Het is jammer dat een belangrijk deel van zijn Bossche
productie in de oorlog is verloren gegaan, zodat we zijn
kunstzinnige ontwikkeling niet volledig kunnen bestuderen.
Het genoemde sprookjesachtige komt in het werk dat zich
bevindt in de Brabant-Collectie, niet volledig naar voren.
Conclusie
Gerard Gerrits ontbeerde in zijn leven een overkoepelend
project, zoals de Heilig Land Stichting van zijn broer Piet
of de Efteling van Anton Pieck. In zijn overgeleverde werk
zit geen herkenbare lijn of visie. Hij beeldde gewoon af wat
hij zag en leverde soms ook gelegenheidsprenten,
bijvoorbeeld van religieuze thematiek Gerrits is vergeten.
Daar is niet alleen zijn geprezen bescheidenheid debet aan,
of het gegeven dat hij zich letterlijk en figuurlijk
terugtrok in Brabantse thematieken die boven de rivieren
niet iedereen aanspreken, maar ook het gegeven dat zijn werk
onvoldoende eigen lijkt te zijn geweest.
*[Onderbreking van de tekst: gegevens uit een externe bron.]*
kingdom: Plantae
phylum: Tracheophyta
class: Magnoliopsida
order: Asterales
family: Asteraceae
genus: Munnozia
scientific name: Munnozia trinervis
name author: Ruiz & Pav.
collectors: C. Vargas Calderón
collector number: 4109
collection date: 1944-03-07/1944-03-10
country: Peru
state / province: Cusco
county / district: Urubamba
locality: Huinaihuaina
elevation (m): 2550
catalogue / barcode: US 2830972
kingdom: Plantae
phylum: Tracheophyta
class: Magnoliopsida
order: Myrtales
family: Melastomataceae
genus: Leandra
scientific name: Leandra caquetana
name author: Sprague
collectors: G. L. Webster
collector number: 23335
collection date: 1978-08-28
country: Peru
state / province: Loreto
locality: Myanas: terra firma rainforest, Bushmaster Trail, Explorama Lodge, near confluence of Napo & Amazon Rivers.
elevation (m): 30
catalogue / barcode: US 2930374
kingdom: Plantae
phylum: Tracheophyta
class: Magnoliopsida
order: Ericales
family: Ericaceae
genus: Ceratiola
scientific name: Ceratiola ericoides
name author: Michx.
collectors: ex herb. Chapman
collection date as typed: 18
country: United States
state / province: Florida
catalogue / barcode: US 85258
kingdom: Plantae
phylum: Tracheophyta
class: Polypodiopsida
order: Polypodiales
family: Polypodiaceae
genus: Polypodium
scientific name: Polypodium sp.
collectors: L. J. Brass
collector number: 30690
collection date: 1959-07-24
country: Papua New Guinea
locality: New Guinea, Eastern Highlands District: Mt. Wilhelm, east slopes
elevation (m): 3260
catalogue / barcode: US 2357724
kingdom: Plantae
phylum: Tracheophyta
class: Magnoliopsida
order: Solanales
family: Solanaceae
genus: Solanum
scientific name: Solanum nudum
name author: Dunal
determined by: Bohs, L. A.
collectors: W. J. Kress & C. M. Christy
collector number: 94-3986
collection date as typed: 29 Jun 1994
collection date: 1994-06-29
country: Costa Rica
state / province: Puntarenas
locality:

Je zult een
kunsthistoricus niet snel horen zeggen bij het aanschouwen
van een tekening of schildering: ‘Dit is een typische Gerard
Gerrits.’ Een uitzondering vormen de zelfportretten met hun
karikaturale lading. Ook de weergaven van Sprang-Capelle
hebben deels meer dan documentaire waarde. Sociologisch
gezien was ‘den baard’ met zijn verschijning compleet met
baret een typische kunstenaar, maar dan wel een van het
traditionalistische slag. Juist die keuze voor
traditionalisme zorgde ervoor dat hij wel ambachtelijkheid
afleverde, maar geen visie, die deze ambachtelijkheid tot
grote kunst wist te maken.

De zoete moeder uit de Bossche St Jan. Brabant-Collectie,
Tilburg University
Bronnen
‘Harba Lorifa. Bij Gerard Gerrits op bezoek’,
Noordbrabantse courant, 01-07-1942.
H. Poll, ‘Gerard Gerrits houdt expositie’, Provinciale
Noord-Brabantse Courant Het Huisgezin, 27-09-1957.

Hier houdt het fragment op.